Doing Something Right

Doing Something Right

These past few weeks have been hard. Maddie caught a nasty cold one week, and then I ended up with my sinus infection, and it took a while to recover from all of that. I’m still trying to catch up on sleep! 

And some prayer requests for anyone who reads this! Tomorrow, Ken’s 91 year old grandma is having a surgery done to help her swallow better without sucking it down her windpipe. AND my wonderful brother John, who is fighting cancer, has been in the hospital for about a week, just got release today, with an infection that they have him on IV antibiotics for. 

A lot has been taking my attention, and I apologize. I’m working on catching up.

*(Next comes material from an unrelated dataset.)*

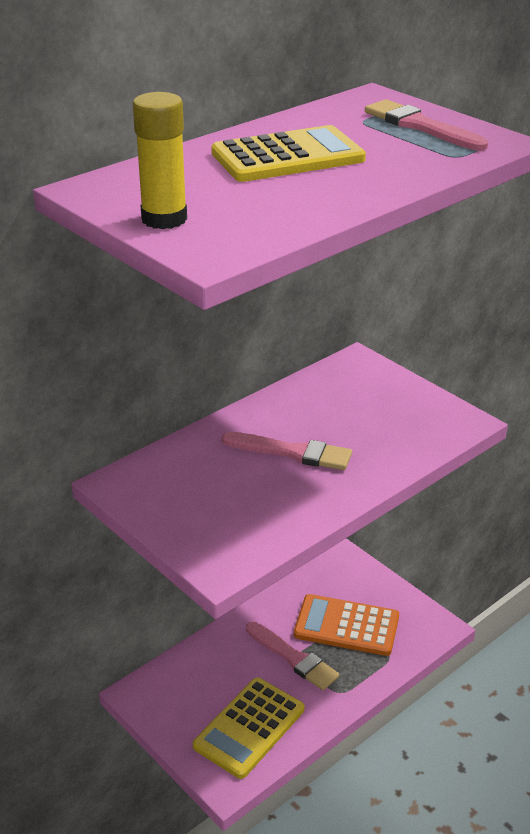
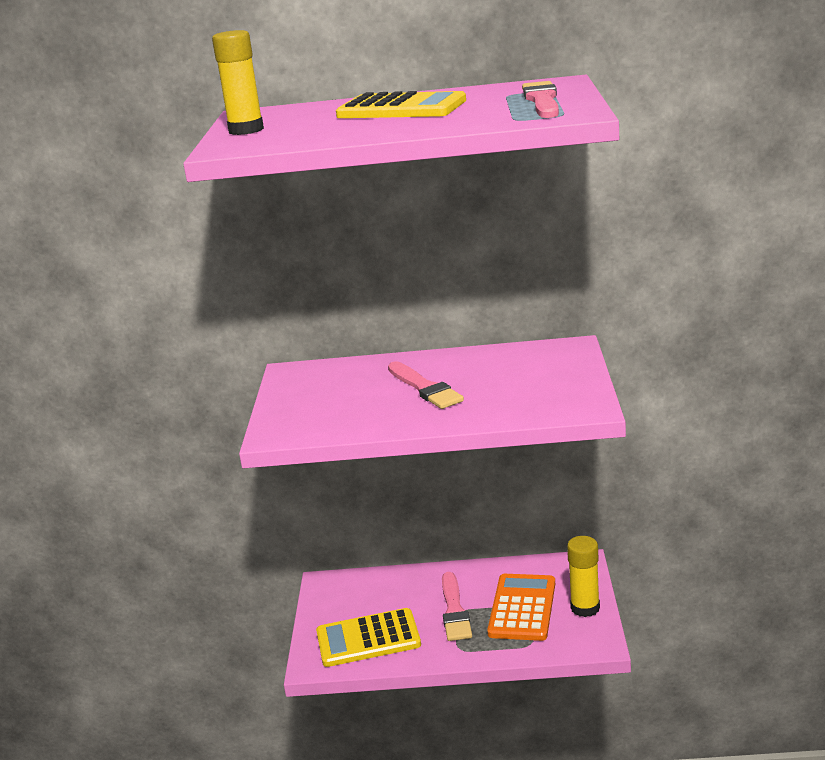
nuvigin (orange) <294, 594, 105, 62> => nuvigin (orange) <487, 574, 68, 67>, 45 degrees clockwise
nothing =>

As for my post for tonight. There are a lot of times, especially being a first time mom, that I feel like a complete and utter failure. I don’t know what I’m doing half of the time, mostly going with my gut instinct. I second guess myself daily and more times than not, I just pray that I’m not screwing my daughter up.

But a moment happened the other night that has me thinking that even though I feel like a failure, that I must be doing something right.

I was getting Maddie ready for bed and I was just emotional that evening. I was sad because even though she spends the most time with me, she doesn’t call me by a name yet. She’ll say “dada” right at Ken and I feel like she means it. With me, she doesn’t say anything most of the time. As I was changing her diaper, I got emotional and started crying.

Ken came in Maddie’s room as I was getting her pajamas on and even asked me why I was crying. I told him honestly that I felt like Maddie never said my name and it hurt that she calls him “dada” and me nothing.

As the tears fell down my cheeks, I stood Maddie up. I was going to let her play for a few minutes before starting our goodnight routine. Instead of walking around the room to find a toy, she looked at me, came close to me, and put her arms around my neck in a hug. A legitimate hug. I’ve given her so many hugs, but had never received one in return. But there I was, sitting on her bedroom floor, tears rolling down my face, and she hugged me. She knew that I was sad and knew that when she is sad, I give her hugs. So when she saw me sad, she knew what to do.

Was it a coincidence? Perhaps.

All I know is my baby girl, at just over a year old, has a very caring heart.

I may fail at a lot of Mom moments, but this one was a win.

If I teach her nothing else, I hope she learns from me to love and to care with all of her heart. To be there for someone when they are sad and to help cheer them up. And sometimes, people just need a hug. She knows that. And she made me feel better with that little gesture.

Even on the worst day, after so many rough weeks with her cold and my sinus issues, she knows when her mommy needs a hug.

I guess I am doing something right after all.